Portato, Staccato and Hooked Bowings

Usually, the start of a new musical impulse coincides with a change of bow direction ………. but not always. It is very easy to think that, automatically after a down bow, the next bow stroke must be an up bow (and vice versa). But this is actually “thinking without thinking” (the worst type): an automated response that may not give the best possible solution to a musical or technical problem (or to any problem at all for that matter). For many different reasons and in many different circumstances it might actually be better to continue our initial bowstroke (up or downbow) with another (or others) in the same direction rather than a simple mechanical succession of opposing movements.

There are two main choices as to how we might want to do these successive bowstrokes in the same direction:

  • with a “retake”: here we bring the bow silently back to its starting position in the space between two notes
  • with portato, staccato, and hooked bowings: here we make successive impulses (rearticulations) within the bowstroke, in the same bow direction, but without retaking

The following example illustrates these:

You may already have worked out the differences between the three colours, all of which enclose figures in which we make successive bowstrokes in the same direction:

  • blue indicates a “retake”: here the bow is brought silently back to its starting position in the space between the two notes. Retakes are discussed on their own dedicated page (click on link)
  • red indicates a portato: here the two successive bowstrokes are not only in the same direction but are strongly pulsated, strongly connected musically
  • green indicates a “hooked” bowing, similar in many ways to the portato but somewhat different in musical intention (see below)

Let’s look now in more detail at these portato and hooked bowings.

○ ○ ○ ○

Carry the bowing text forward, picking up right after its final sentence. The listing has nothing to do with the bowing text.

### Dataset section
○ ○ ○ ○

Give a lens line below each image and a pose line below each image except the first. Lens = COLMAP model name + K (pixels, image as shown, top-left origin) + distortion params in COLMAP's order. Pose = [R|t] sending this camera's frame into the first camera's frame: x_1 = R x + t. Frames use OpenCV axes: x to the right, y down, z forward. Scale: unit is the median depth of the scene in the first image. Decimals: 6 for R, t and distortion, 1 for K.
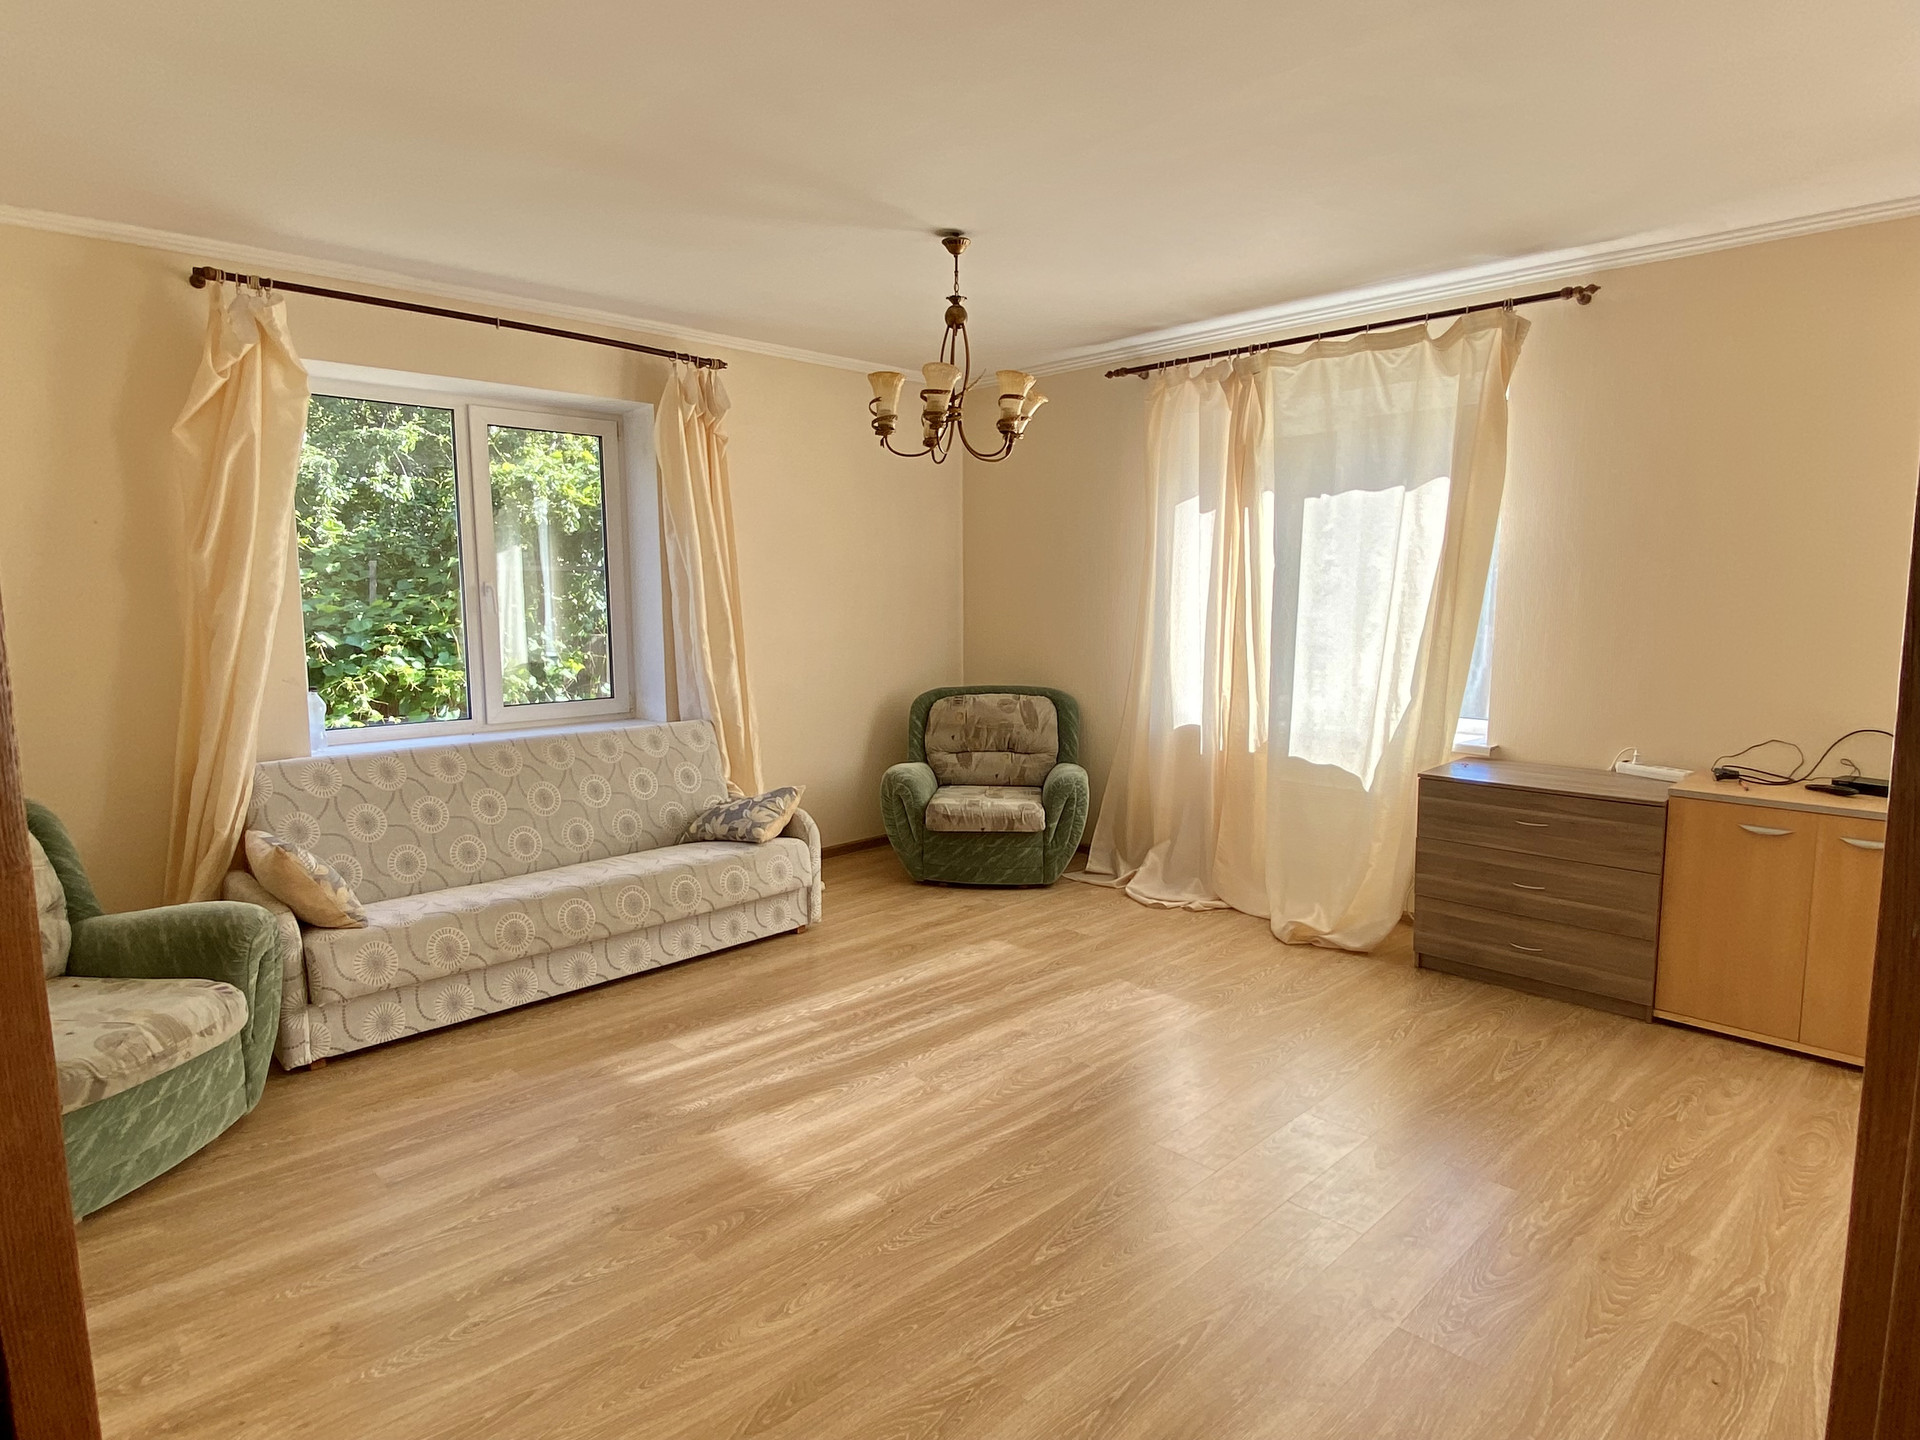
lens RADIAL K [[1113.2, 0, 964.1], [0, 1113.2, 724.0], [0, 0, 1]] dist [-0.000358, -0.000274]
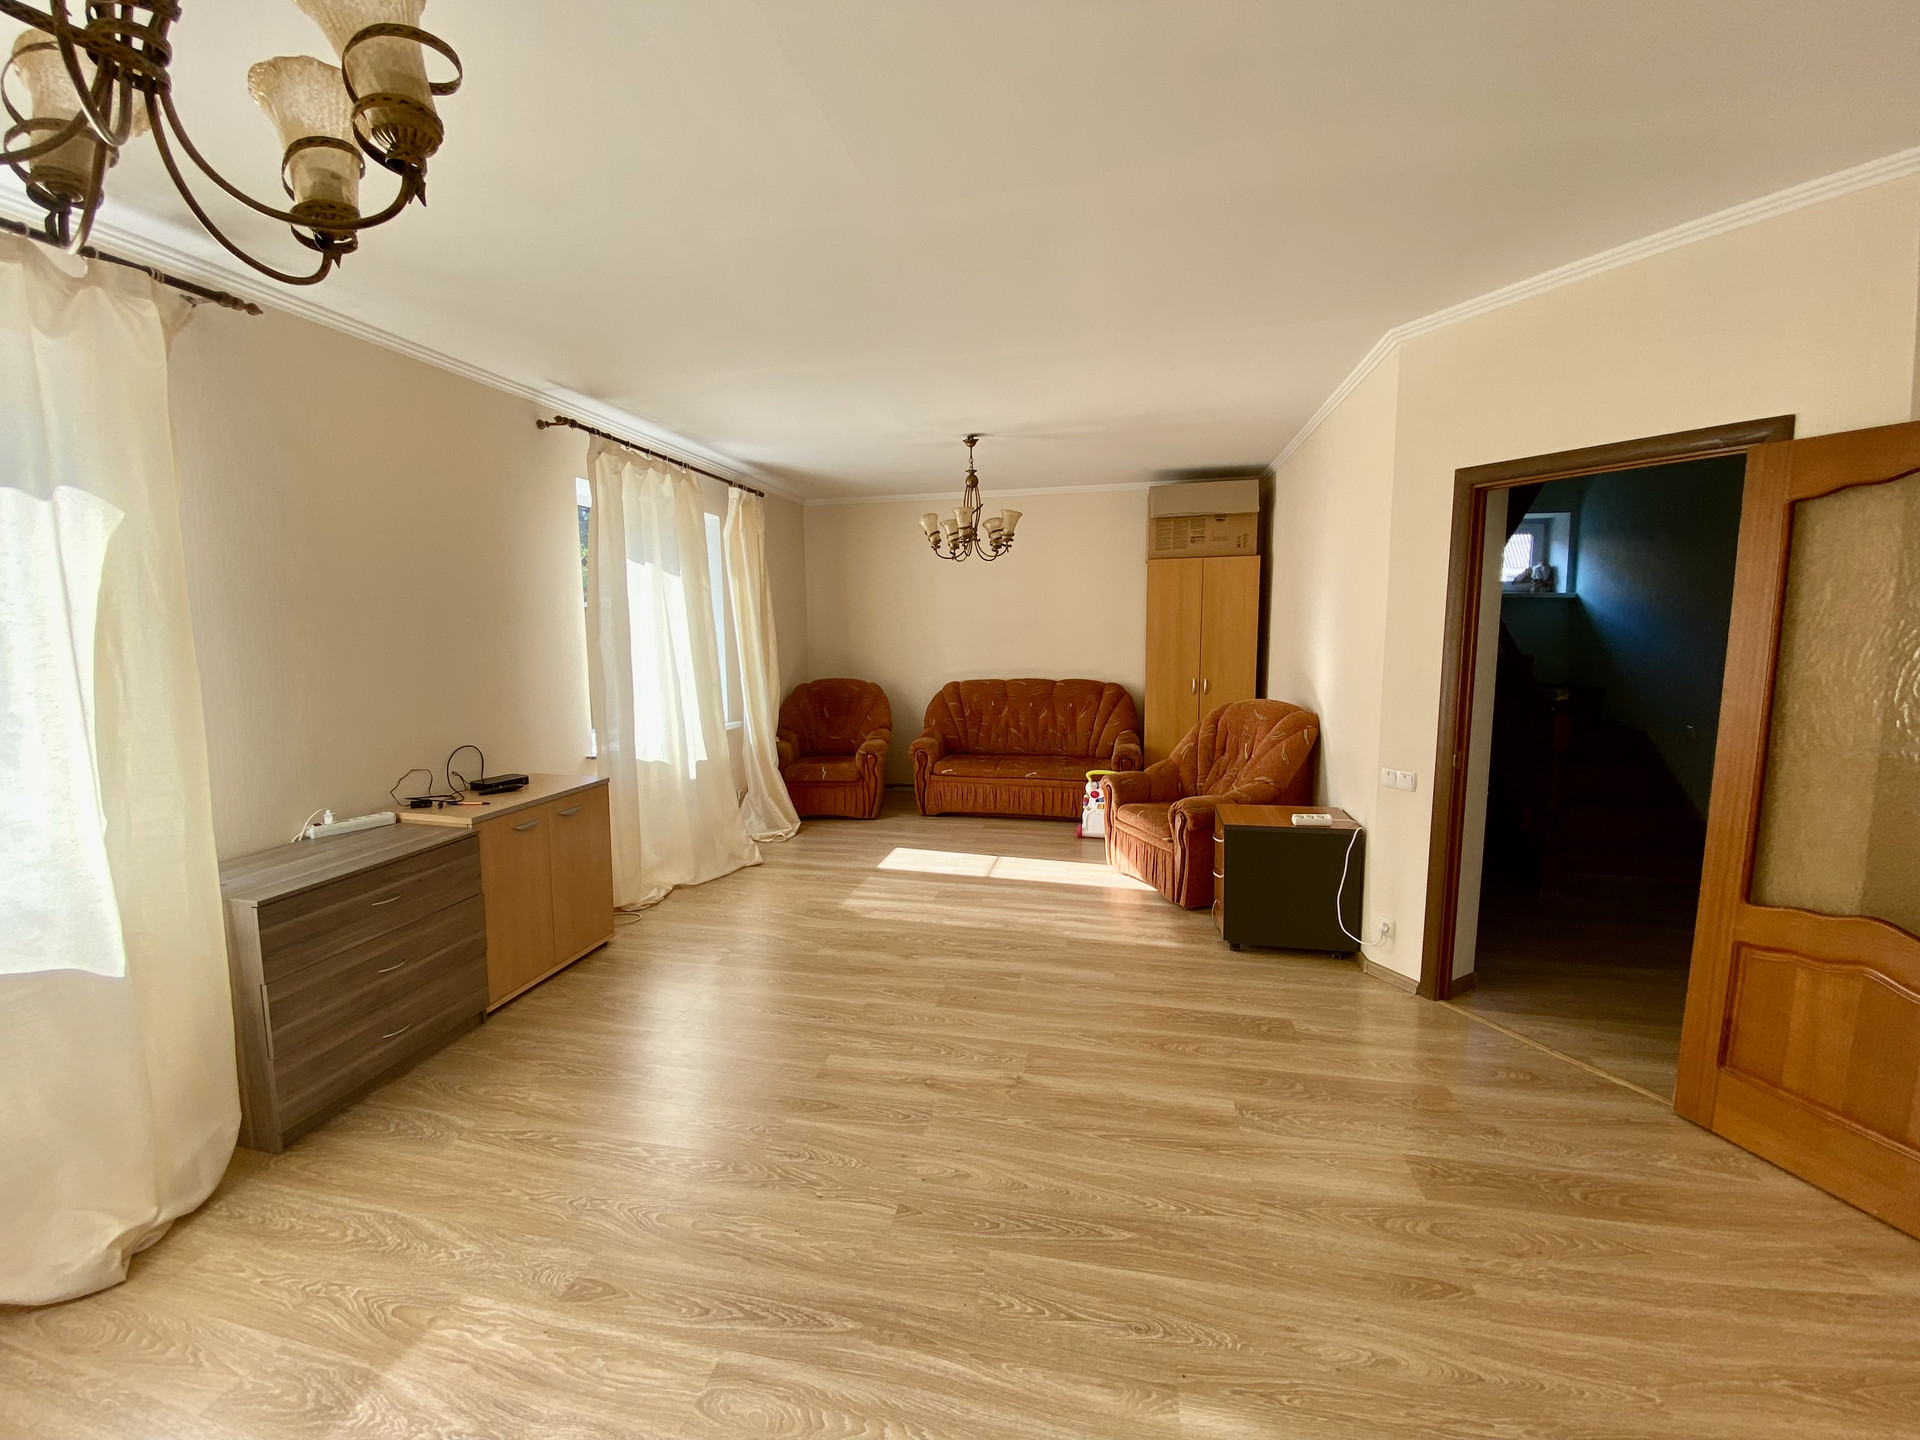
lens RADIAL K [[765.8, 0, 967.2], [0, 765.8, 715.7], [0, 0, 1]] dist [-0.023296, -0.000668]
pose [[-0.553880, -0.091505, 0.827553, -0.403769], [0.115549, 0.975876, 0.185242, -0.184261], [-0.824539, 0.198225, -0.529945, 1.346623]]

○ ○ ○ ○

### Exercise answer
There are some important types of bowed articulations that can really only be done in one bow. One of these is the “portato”: a bowing that facilitates all the gradations of separation that exist between a slur (100% legato) and legato separate bowchanges. Portato (meaning “carried” in Italian) takes us into the very special sound world of the smooth pulsation – a sort of “pulsated slur” – in which the notes are more connected than even the most flexible, legato bow changes could ever be, but less connected (less legato) than in a slur. We can dosify the degree of separation between the pulsations with great effect. This is a beautiful and powerful expressive tool. Very often, composers will specify the use of portato for its unique expressive effect:


One of the most common uses of the portato bowing for the cello is on repeated harmony notes, to give a beautiful smooth pulsating accompaniment carpet under a melody. This is probably the best way to learn/practice it initially because of the lack of lefthand distractions. We can also amuse ourselves by singing the melodies as we play our portato accompaniments.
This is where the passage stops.